New material developed at CU Boulder could improve current robotic systems
BOULDER, Colo. (KKTV) - Researchers at the University of Colorado’s Boulder campus have developed a rubber-like material that can leap 200 times it’s own size by only applying temperature changes.
“Just like a children’s popper toy that many of us have played with for all our lives, basically we use that mechanism to cause any little sheet of polymer to leap off the surface without any [human] intervention,” said Dr. Tim White, Gallogly Professor of chemical and biological engineering at CU Boulder and co-author of the study.
According to Dr. White, and the study’s lead author Tayler Hebner, this discovery could one day help “soft robots” leap or lift objects without the need for gears and other hard components, which are the reason for limitations seen in current robotic systems regardless of how advanced they may be.
“Often times you have a metallic system that’s made up of gears and levers and these types of mechanisms may not be [as] soft and gentle as you may need,” explained Dr. White.
Researchers add that the goal for this newly-developed material is to integrate it into small devices in order to provide more accurate movement during intricate operations such as medical procedures.
“For example, you could imagine using transitions like this to open and close a stint or close a suture even,” said Dr. White.

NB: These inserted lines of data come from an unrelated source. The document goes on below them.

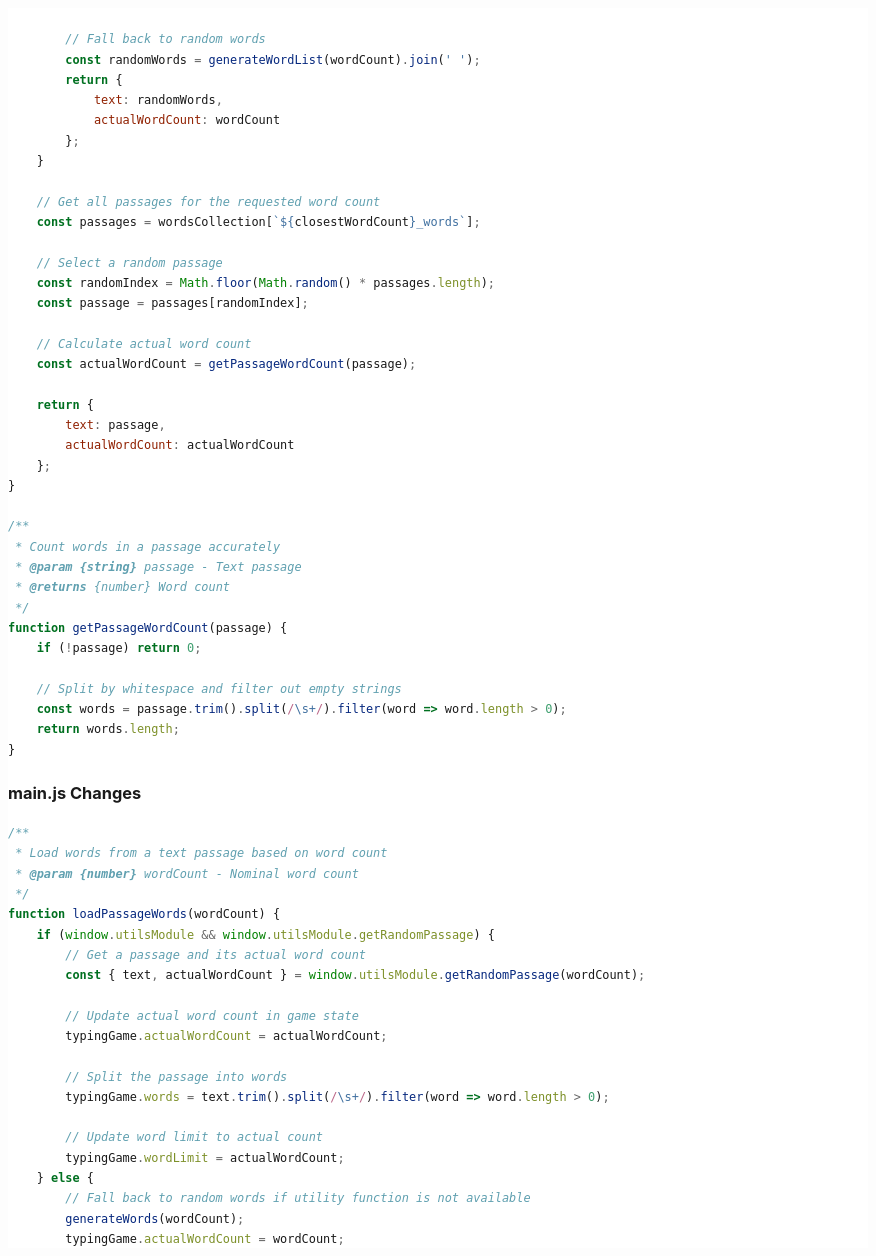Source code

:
 ```javascript
        
        // Fall back to random words
        const randomWords = generateWordList(wordCount).join(' ');
        return {
            text: randomWords,
            actualWordCount: wordCount
        };
    }
    
    // Get all passages for the requested word count
    const passages = wordsCollection[`${closestWordCount}_words`];
    
    // Select a random passage
    const randomIndex = Math.floor(Math.random() * passages.length);
    const passage = passages[randomIndex];
    
    // Calculate actual word count
    const actualWordCount = getPassageWordCount(passage);
    
    return {
        text: passage,
        actualWordCount: actualWordCount
    };
}

/**
 * Count words in a passage accurately
 * @param {string} passage - Text passage
 * @returns {number} Word count
 */
function getPassageWordCount(passage) {
    if (!passage) return 0;
    
    // Split by whitespace and filter out empty strings
    const words = passage.trim().split(/\s+/).filter(word => word.length > 0);
    return words.length;
}
```

### main.js Changes

```javascript
/**
 * Load words from a text passage based on word count
 * @param {number} wordCount - Nominal word count
 */
function loadPassageWords(wordCount) {
    if (window.utilsModule && window.utilsModule.getRandomPassage) {
        // Get a passage and its actual word count
        const { text, actualWordCount } = window.utilsModule.getRandomPassage(wordCount);
        
        // Update actual word count in game state
        typingGame.actualWordCount = actualWordCount;
        
        // Split the passage into words
        typingGame.words = text.trim().split(/\s+/).filter(word => word.length > 0);
        
        // Update word limit to actual count
        typingGame.wordLimit = actualWordCount;
    } else {
        // Fall back to random words if utility function is not available
        generateWords(wordCount);
        typingGame.actualWordCount = wordCount;
```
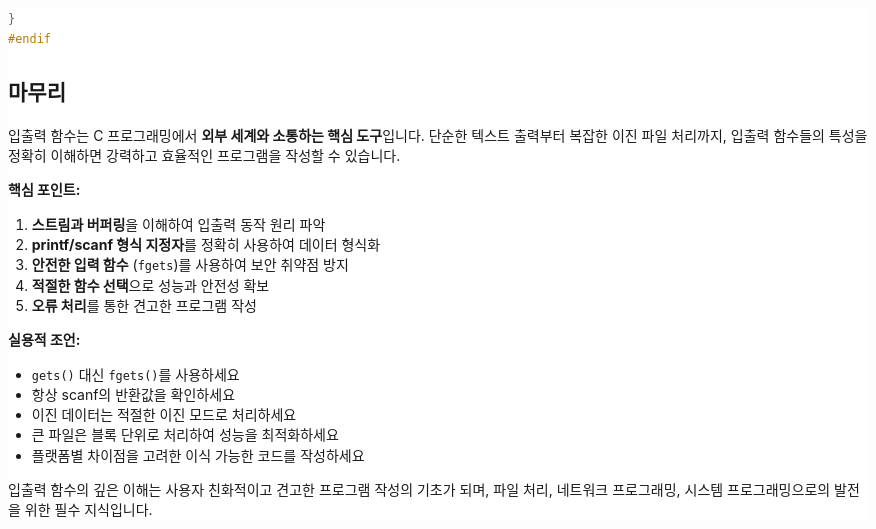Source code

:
 ```c
}
#endif
```

## 마무리

입출력 함수는 C 프로그래밍에서 **외부 세계와 소통하는 핵심 도구**입니다. 단순한 텍스트 출력부터 복잡한 이진 파일 처리까지, 입출력 함수들의 특성을 정확히 이해하면 강력하고 효율적인 프로그램을 작성할 수 있습니다.

**핵심 포인트:**

1. **스트림과 버퍼링**을 이해하여 입출력 동작 원리 파악
2. **printf/scanf 형식 지정자**를 정확히 사용하여 데이터 형식화
3. **안전한 입력 함수** (`fgets`)를 사용하여 보안 취약점 방지
4. **적절한 함수 선택**으로 성능과 안전성 확보
5. **오류 처리**를 통한 견고한 프로그램 작성

**실용적 조언:**

- `gets()` 대신 `fgets()`를 사용하세요
- 항상 scanf의 반환값을 확인하세요
- 이진 데이터는 적절한 이진 모드로 처리하세요
- 큰 파일은 블록 단위로 처리하여 성능을 최적화하세요
- 플랫폼별 차이점을 고려한 이식 가능한 코드를 작성하세요

입출력 함수의 깊은 이해는 사용자 친화적이고 견고한 프로그램 작성의 기초가 되며, 파일 처리, 네트워크 프로그래밍, 시스템 프로그래밍으로의 발전을 위한 필수 지식입니다.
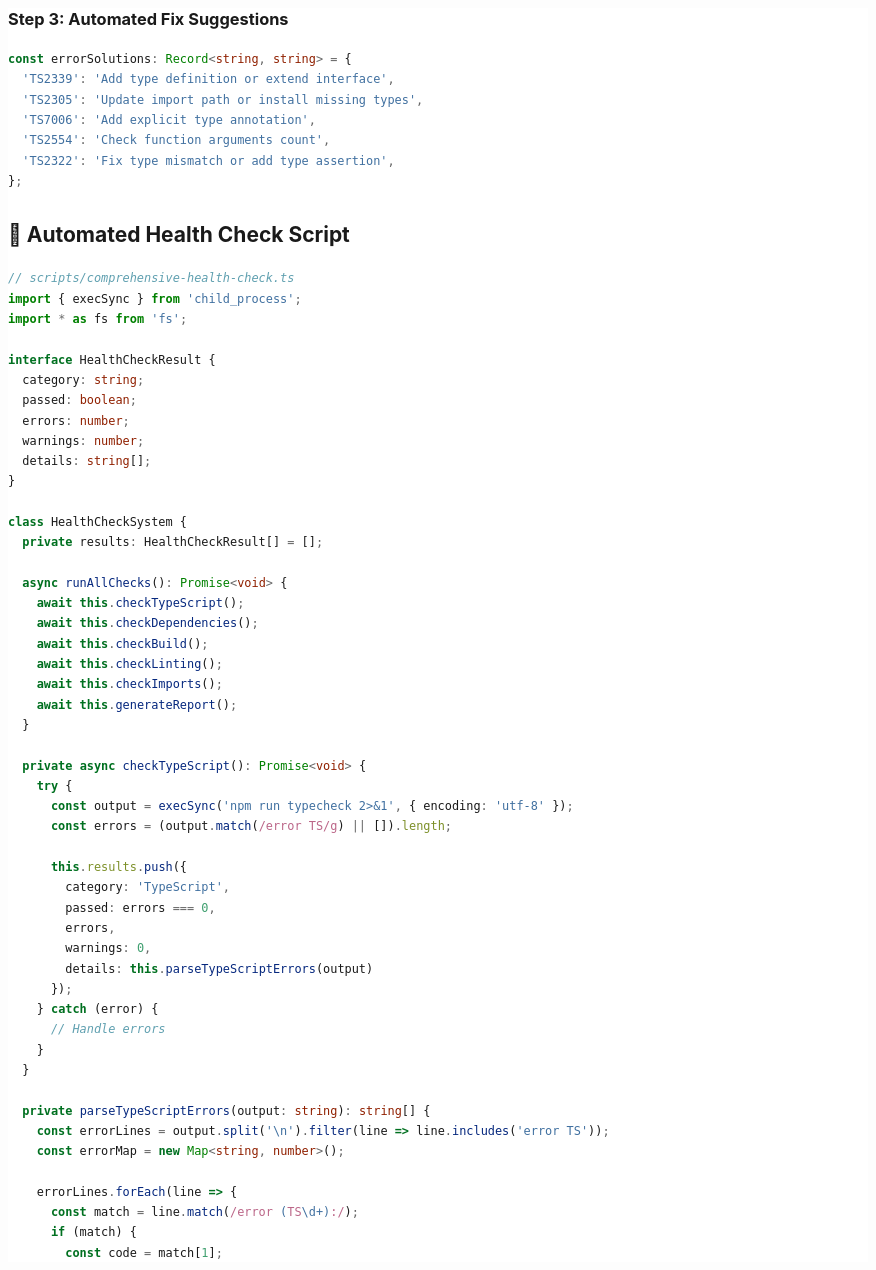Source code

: ### Step 3: Automated Fix Suggestions
```typescript
const errorSolutions: Record<string, string> = {
  'TS2339': 'Add type definition or extend interface',
  'TS2305': 'Update import path or install missing types',
  'TS7006': 'Add explicit type annotation',
  'TS2554': 'Check function arguments count',
  'TS2322': 'Fix type mismatch or add type assertion',
};
```

## 🤖 Automated Health Check Script

```typescript
// scripts/comprehensive-health-check.ts
import { execSync } from 'child_process';
import * as fs from 'fs';

interface HealthCheckResult {
  category: string;
  passed: boolean;
  errors: number;
  warnings: number;
  details: string[];
}

class HealthCheckSystem {
  private results: HealthCheckResult[] = [];

  async runAllChecks(): Promise<void> {
    await this.checkTypeScript();
    await this.checkDependencies();
    await this.checkBuild();
    await this.checkLinting();
    await this.checkImports();
    await this.generateReport();
  }

  private async checkTypeScript(): Promise<void> {
    try {
      const output = execSync('npm run typecheck 2>&1', { encoding: 'utf-8' });
      const errors = (output.match(/error TS/g) || []).length;
      
      this.results.push({
        category: 'TypeScript',
        passed: errors === 0,
        errors,
        warnings: 0,
        details: this.parseTypeScriptErrors(output)
      });
    } catch (error) {
      // Handle errors
    }
  }

  private parseTypeScriptErrors(output: string): string[] {
    const errorLines = output.split('\n').filter(line => line.includes('error TS'));
    const errorMap = new Map<string, number>();
    
    errorLines.forEach(line => {
      const match = line.match(/error (TS\d+):/);
      if (match) {
        const code = match[1];
```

Still, Dr. White cautions that, while there are a lot of possibilities for the future, it may still take 10 to 15 years to achieve all these goals but that hasn’t stopped top agencies such as the Department of Defense, from taking an interest.
“One application that the Department of Defense considers would be, for example, in disaster relief,” added Dr. White. “Where you would need a small robotic system to explore a place that a human couldn’t get to.”